Forming sub-committees can be an efficient way to conduct business if clear terms of reference have been agreed. It is important to schedule time in trustee meetings for sub-committees to report back so that their expertise is shared rather than concentrated. The membership of sub-committees should be reviewed and rotated periodically to allow other trustees to broaden their expertise.
It is common to consider skills gaps when appointing an independent trustee (e.g. whether an individual with a legal, actuarial or investment background is preferred), but this approach can also be helpful when appointing lay trustees. In addition to specific skills, it is important to have broad representation and diversity of thought within the group.
Red Risk Flags
- Trustees routinely follow the advice of advisers without questioning that advice.
- The same one or two individuals take the lead in most decision-making.
- Trustees struggle to fill member-nominated trustee vacancies.
- The sponsoring company does not engage with the trustees when making company appointments to the trustee board.
- Trustees do not have open discussions about learning needs.
- If any trustee or adviser resigned today, would the trustees find it difficult to operate the scheme? If the answer is "yes", succession plans should be formed urgently.

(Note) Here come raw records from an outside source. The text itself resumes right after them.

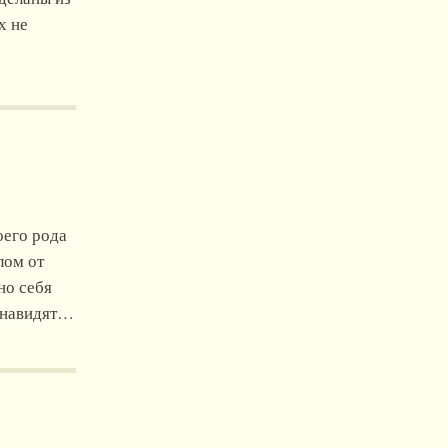
х не
оего рода
лом от
но себя
ненавидят…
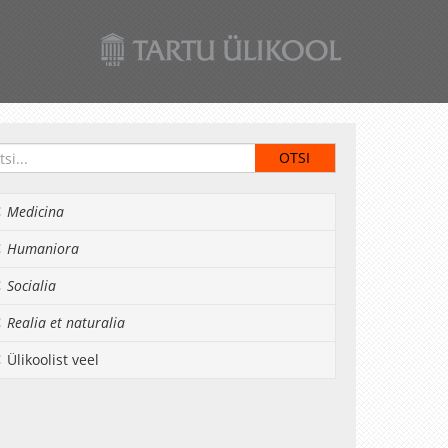
Medicina
Humaniora
Socialia
Realia et naturalia
Ülikoolist veel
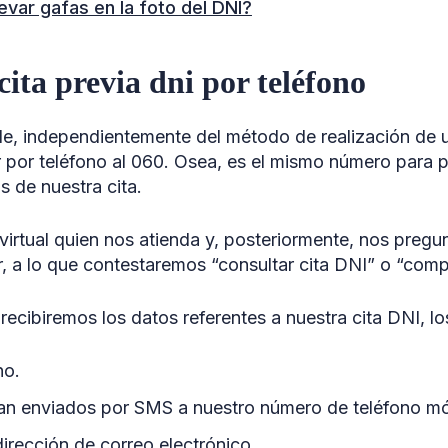
evar gafas en la foto del DNI?
cita previa dni por teléfono
e, independientemente del método de realización de un
r por teléfono al 060. Osea, es el mismo número para p
s de nuestra cita.
 virtual quien nos atienda y, posteriormente, nos pregu
, a lo que contestaremos “consultar cita DNI” o “comp
ecibiremos los datos referentes a nuestra cita DNI, l
no.
an enviados por SMS a nuestro número de teléfono mó
dirección de correo electrónico.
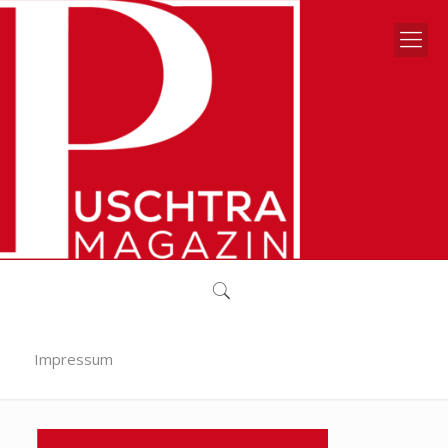
Impressum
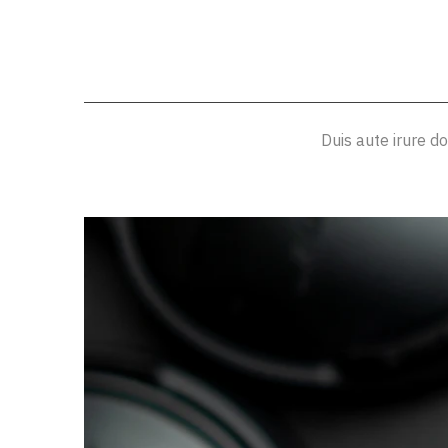
Duis aute irure do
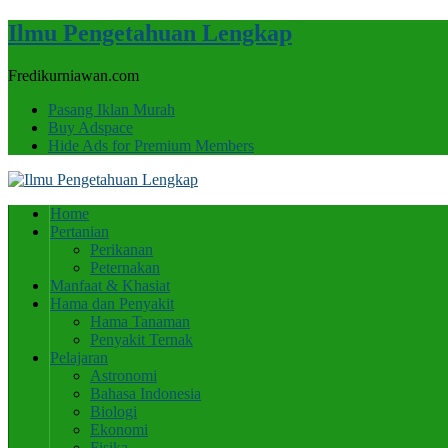
Ilmu Pengetahuan Lengkap
Fredikurniawan.com
Pasang Iklan Murah
Buy Adspace
Hide Ads for Premium Members
Home
Pertanian
Perikanan
Peternakan
Manfaat & Khasiat
Hama dan Penyakit
Hama Tanaman
Penyakit Ternak
Pelajaran
Astronomi
Bahasa Indonesia
Biologi
Ekonomi
Fisika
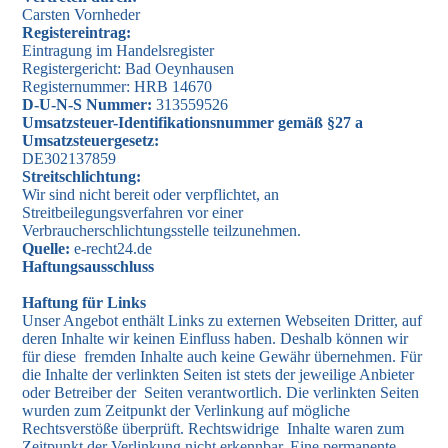
Carsten Vornheder
Registereintrag:
Eintragung im Handelsregister
Registergericht: Bad Oeynhausen
Registernummer: HRB 14670
D-U-N-S Nummer:
313559526
Umsatzsteuer-Identifikationsnummer gemäß §27 a
Umsatzsteuergesetz:
DE302137859
Streitschlichtung:
Wir sind nicht bereit oder verpflichtet, an
Streitbeilegungsverfahren vor einer
Verbraucherschlichtungsstelle teilzunehmen.
Quelle:
e-recht24.de
Haftungsausschluss
Haftung für Links
Unser Angebot enthält Links zu externen Webseiten Dritter, auf
deren Inhalte wir keinen Einfluss haben. Deshalb können wir
für diese fremden Inhalte auch keine Gewähr übernehmen. Für
die Inhalte der verlinkten Seiten ist stets der jeweilige Anbieter
oder Betreiber der Seiten verantwortlich. Die verlinkten Seiten
wurden zum Zeitpunkt der Verlinkung auf mögliche
Rechtsverstöße überprüft. Rechtswidrige Inhalte waren zum
Zeitpunkt der Verlinkung nicht erkennbar. Eine permanente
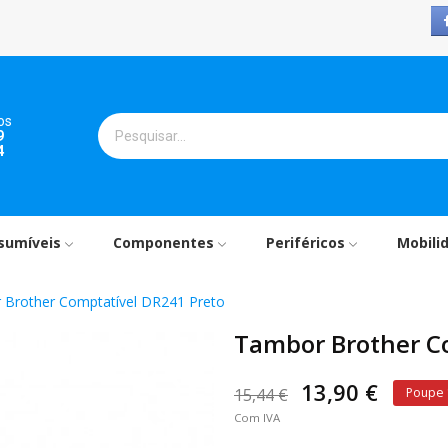
os
9
4
sumíveis
Componentes
Periféricos
Mobili
Brother Comptatível DR241 Preto
Tambor Brother C
13,90 €
15,44 €
Poupe
Com IVA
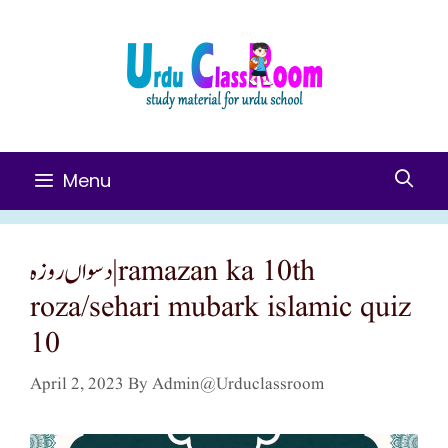
Skip
To
Content
Menu
دسواں روزہ|ramazan ka 10th
roza/sehari mubark islamic quiz
10
April 2, 2023
By
Admin@urduclassroom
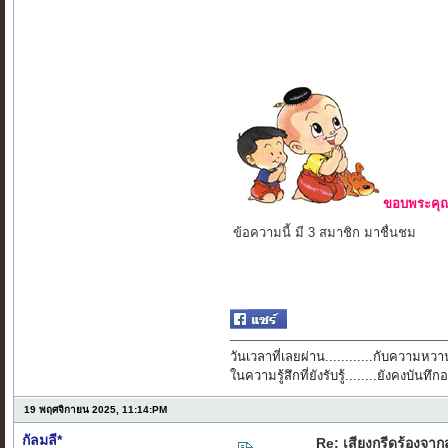
ขอบพระคุณ 
ข้อความนี้ มี 3 สมาชิก มาชื่นชม
วันเวลาที่เลยผ่าน............กับความหวาน
ในความรู้สึกที่ยังรับรู้........ยังคงบัน
19 พฤศจิกายน 2025, 11:14:PM
กัลมลี*
Re: เสียงกรีดร้องจา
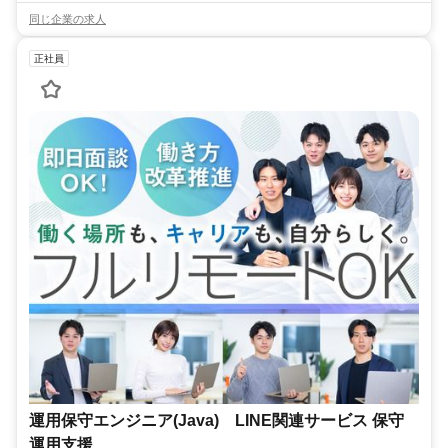
同じ企業の求人
正社員
運用保守エンジニア(Java) LINE関連サービス 保守
運用支援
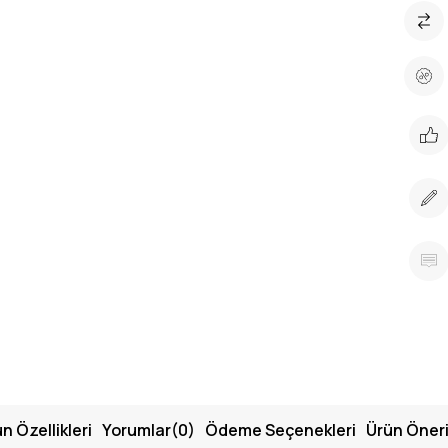
n Özellikleri
Yorumlar
(0)
Ödeme Seçenekleri
Ürün Öneri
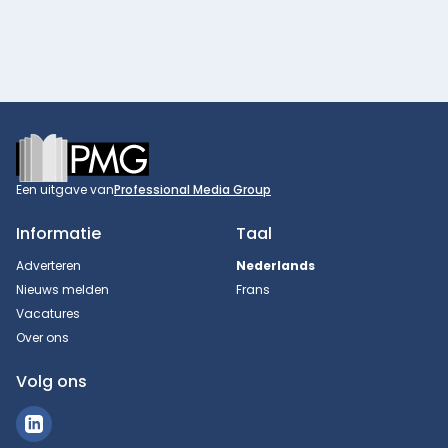
Footer
Een uitgave van
Professional Media Group
Informatie
Taal
Adverteren
Nederlands
Nieuws melden
Frans
Vacatures
Over ons
Volg ons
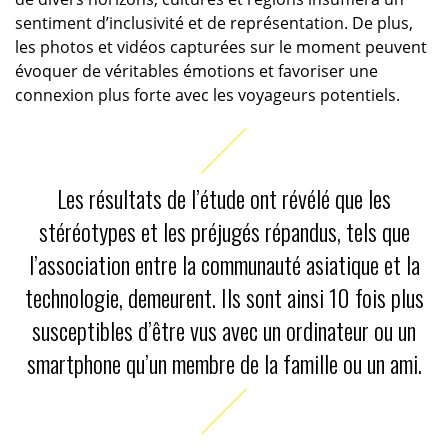
sentiment d’inclusivité et de représentation. De plus,
les photos et vidéos capturées sur le moment peuvent
évoquer de véritables émotions et favoriser une
connexion plus forte avec les voyageurs potentiels.
Les résultats de l’étude ont révélé que les
stéréotypes et les préjugés répandus, tels que
l’association entre la communauté asiatique et la
technologie, demeurent. Ils sont ainsi 10 fois plus
susceptibles d’être vus avec un ordinateur ou un
smartphone qu’un membre de la famille ou un ami.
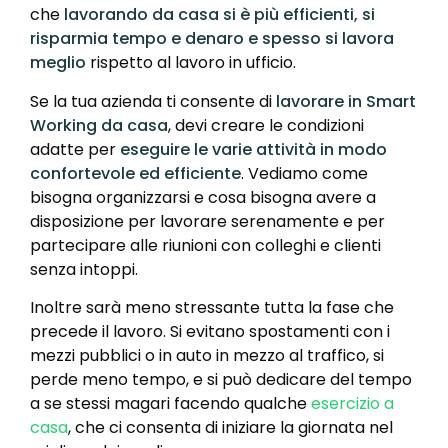
che
lavorando da casa si è più efficienti, si
risparmia tempo e denaro e spesso si lavora
meglio
rispetto al lavoro in ufficio.
Se la tua azienda ti consente di
lavorare in Smart
Working da casa
, devi creare le condizioni
adatte per
eseguire le varie attività in modo
confortevole ed efficiente
. Vediamo come
bisogna organizzarsi e cosa bisogna avere a
disposizione per lavorare serenamente e per
partecipare alle riunioni con colleghi e clienti
senza intoppi.
Inoltre sarà meno stressante tutta la fase che
precede il lavoro. Si evitano spostamenti con i
mezzi pubblici o in auto in mezzo al traffico, si
perde meno tempo, e si può dedicare del tempo
a se stessi magari facendo qualche
esercizio a
casa
, che ci consenta di iniziare la giornata nel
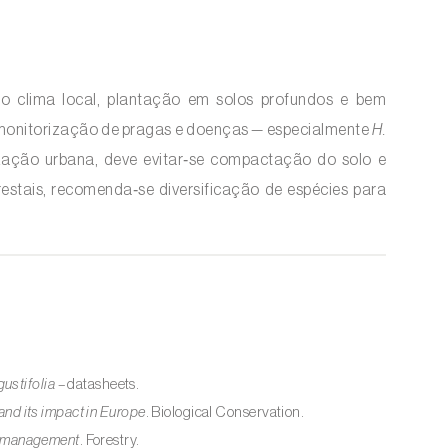
ao clima local, plantação em solos profundos e bem
 monitorização de pragas e doenças — especialmente
H.
ação urbana, deve evitar‑se compactação do solo e
restais, recomenda‑se diversificação de espécies para
gustifolia
– datasheets.
and its impact in Europe
. Biological Conservation.
d management
. Forestry.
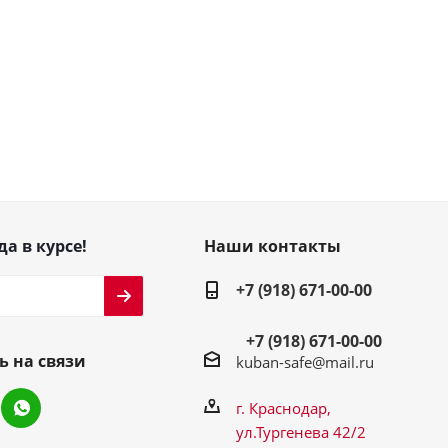
да в курсе!
Наши контакты
+7 (918) 671-00-00
+7 (918) 671-00-00
ь на связи
kuban-safe@mail.ru
г. Краснодар,
ул.Тургенева 42/2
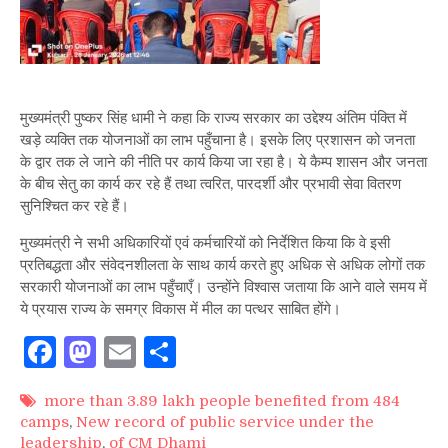
मुख्यमंत्री पुष्कर सिंह धामी ने कहा कि राज्य सरकार का उद्देश्य अंतिम पंक्ति में
खड़े व्यक्ति तक योजनाओं का लाभ पहुँचाना है। इसके लिए प्रशासन को जनता
के द्वार तक ले जाने की नीति पर कार्य किया जा रहा है। ये कैम्प शासन और जनता
के बीच सेतु का कार्य कर रहे हैं तथा त्वरित, पारदर्शी और प्रभावी सेवा वितरण
सुनिश्चित कर रहे हैं।
मुख्यमंत्री ने सभी अधिकारियों एवं कर्मचारियों को निर्देशित किया कि वे इसी
प्रतिबद्धता और संवेदनशीलता के साथ कार्य करते हुए अधिक से अधिक लोगों तक
सरकारी योजनाओं का लाभ पहुँचाएँ। उन्होंने विश्वास जताया कि आने वाले समय में
ये प्रयास राज्य के समग्र विकास में मील का पत्थर साबित होंगे।
Facebook
Mastodon
Email
Share
more than 3.89 lakh people benefited from 484
camps
,
New record of public service under the
leadership
,
of CM Dhami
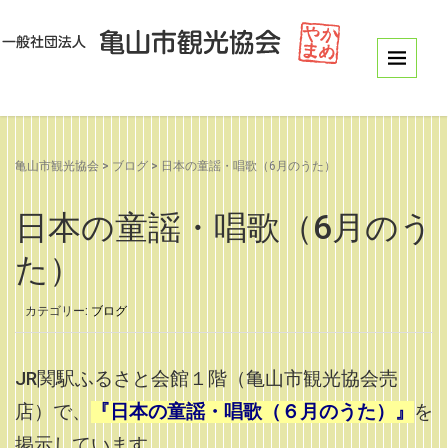
亀山市観光協会
>
ブログ
>
日本の童謡・唱歌（6月のうた）
日本の童謡・唱歌（6月のう
た）
カテゴリー:
ブログ
J
R関駅ふるさと会館１階（亀山市観光協会売
店）で、
『日本の童謡・唱歌（６
月のうた）』
を
掲示しています。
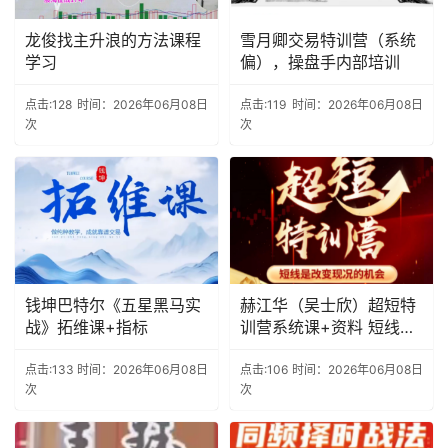
龙俊找主升浪的方法课程
雪月卿交易特训营（系统
学习
偏），操盘手内部培训
点击:128
时间：2026年06月08日
点击:119
时间：2026年06月08日
次
次
钱坤巴特尔《五星黑马实
赫江华（吴士欣）超短特
战》拓维课+指标
训营系统课+资料 短线是
改变现况的机会
点击:133
时间：2026年06月08日
点击:106
时间：2026年06月08日
次
次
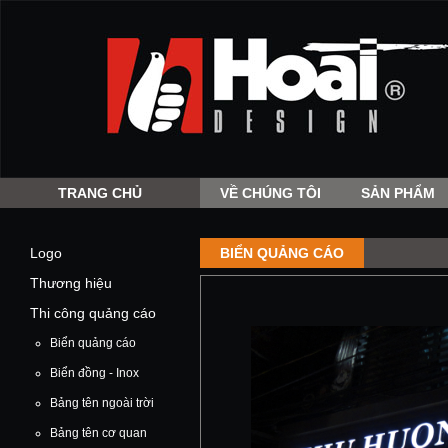
TRANG CHỦ
VỀ CHÚNG TÔI
SẢN PHẨM
Logo
BIỂN QUẢNG CÁO
Thương hiệu
Thi công quảng cáo
Biển quảng cáo
Biển đồng - Inox
Bảng tên ngoài trời
Bảng tên cơ quan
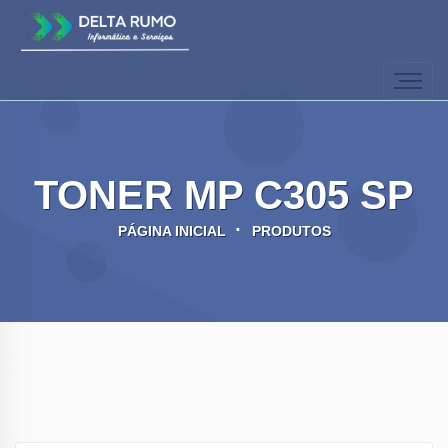
TONER MP C305 SP
PÁGINA INICIAL
PRODUTOS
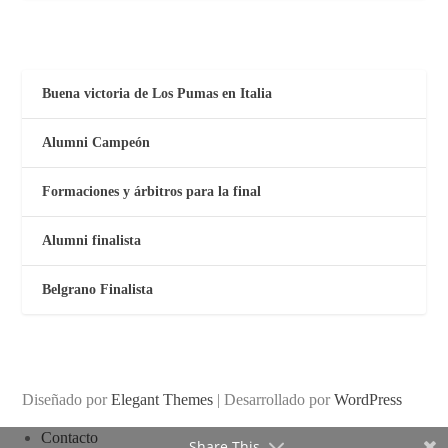
Buena victoria de Los Pumas en Italia
Alumni Campeón
Formaciones y árbitros para la final
Alumni finalista
Belgrano Finalista
Diseñado por
Elegant Themes
| Desarrollado por
WordPress
Contacto
Share This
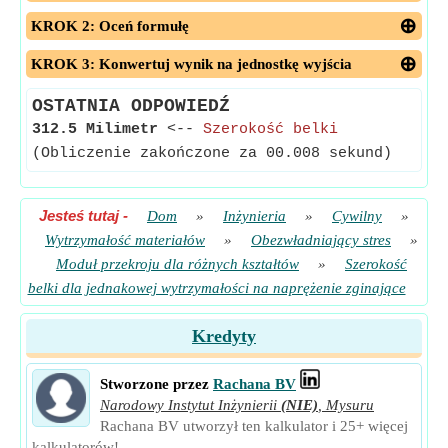
KROK 2: Oceń formułę
KROK 3: Konwertuj wynik na jednostkę wyjścia
OSTATNIA ODPOWIEDŹ
312.5 Milimetr
<--
Szerokość belki
(Obliczenie zakończone za 00.008 sekund)
Jesteś tutaj
-
Dom
»
Inżynieria
»
Cywilny
»
Wytrzymałość materiałów
»
Obezwładniający stres
»
Moduł przekroju dla różnych kształtów
»
Szerokość
belki dla jednakowej wytrzymałości na naprężenie zginające
Kredyty
Stworzone przez
Rachana BV
Narodowy Instytut Inżynierii
(NIE)
,
Mysuru
Rachana BV utworzył ten kalkulator i 25+ więcej
kalkulatorów!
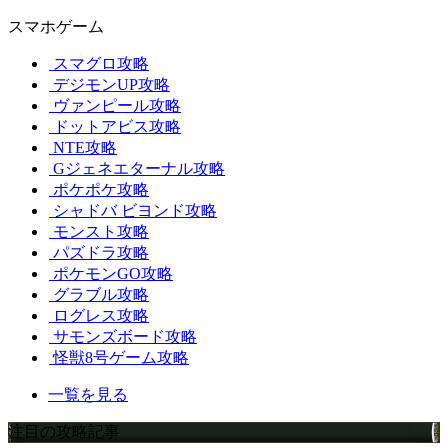
スマホゲーム
スマグロ攻略
デジモンUP攻略
ヴァンピール攻略
ドットアビス攻略
NTE攻略
Gジェネエターナル攻略
ポケポケ攻略
シャドバ ビヨンド攻略
モンスト攻略
パズドラ攻略
ポケモンGO攻略
グラブル攻略
ログレス攻略
サモンズボード攻略
怪獣8号ゲーム攻略
一覧を見る
注目の攻略記事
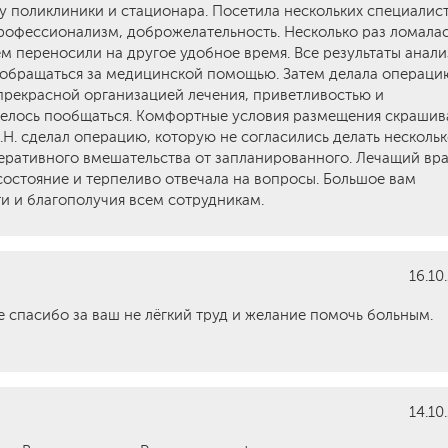
у поликлиники и стационара. Посетила нескольких специалис
профессионализм, доброжелательность. Несколько раз ломала
ем переносили на другое удобное время. Все результаты анал
е обращаться за медицинской помощью. Затем делала операци
прекрасной организацией лечения, приветливостью и
овелось пообщаться. Комфортные условия размещения скраши
.Н. сделал операцию, которую не согласились делать несколь
перативного вмешательства от запланированного. Лечащий вр
состояние и терпеливо отвечала на вопросы. Большое вам
ти и благополучия всем сотрудникам.
16.10
 спасибо за ваш не лёгкий труд и желание помочь больным.
14.10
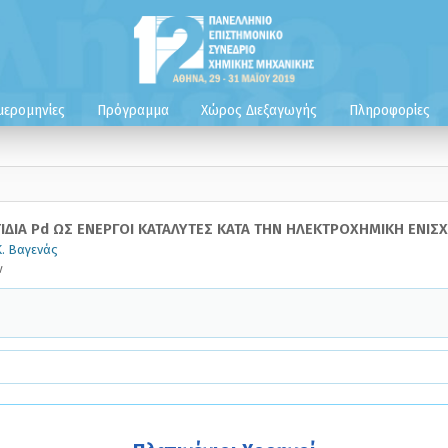
μερομηνίες
Πρόγραμμα
Χώρος Διεξαγωγής
Πληροφορίες
ΔΙΑ Pd ΩΣ ΕΝΕΡΓΟΙ ΚΑΤΑΛΥΤΕΣ ΚΑΤΑ ΤΗΝ ΗΛΕΚΤΡΟΧΗΜΙΚΗ ΕΝΙΣ
Κ. Βαγενάς
ν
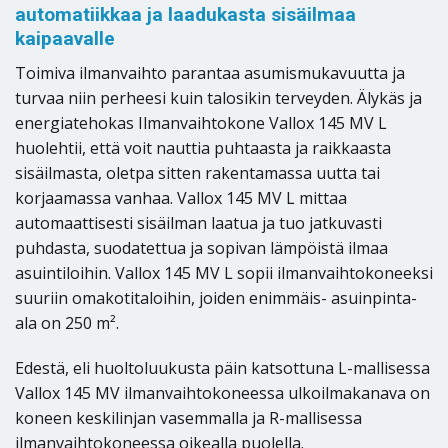
automatiikkaa ja laadukasta sisäilmaa
kaipaavalle
Toimiva ilmanvaihto parantaa asumismukavuutta ja
turvaa niin perheesi kuin talosikin terveyden. Älykäs ja
energiatehokas Ilmanvaihtokone Vallox 145 MV L
huolehtii, että voit nauttia puhtaasta ja raikkaasta
sisäilmasta, oletpa sitten rakentamassa uutta tai
korjaamassa vanhaa. Vallox 145 MV L mittaa
automaattisesti sisäilman laatua ja tuo jatkuvasti
puhdasta, suodatettua ja sopivan lämpöistä ilmaa
asuintiloihin. Vallox 145 MV L sopii ilmanvaihtokoneeksi
suuriin omakotitaloihin, joiden enimmäis- asuinpinta-
ala on 250 m².
Edestä, eli huoltoluukusta päin katsottuna L-mallisessa
Vallox 145 MV ilmanvaihtokoneessa ulkoilmakanava on
koneen keskilinjan vasemmalla ja R-mallisessa
ilmanvaihtokoneessa oikealla puolella.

- Review the terms of reference and the membership of subcommittees to ensure that they enhance the effectiveness and knowledge of the trustee board.
- Review the member-nominated trustee procedure, especially if there are unfilled vacancies or if nominations will be sought in the near future.
- Discuss the best ways of knowledge sharing. How do individual trustees learn, and what expertise is available within the trustee group, within the sponsoring employer or from advisers, to help to fill skills gaps or improve the team dynamic?
A Word from The Pensions Regulator
"The power of appointing new trustees often sits with the employer, but existing trustees should give advice on the needs of the board. Succession plans should reflect the size and complexity of the scheme and take into account the strengths and weaknesses of the board, with the aim of selecting individuals who'll fill any gaps identified."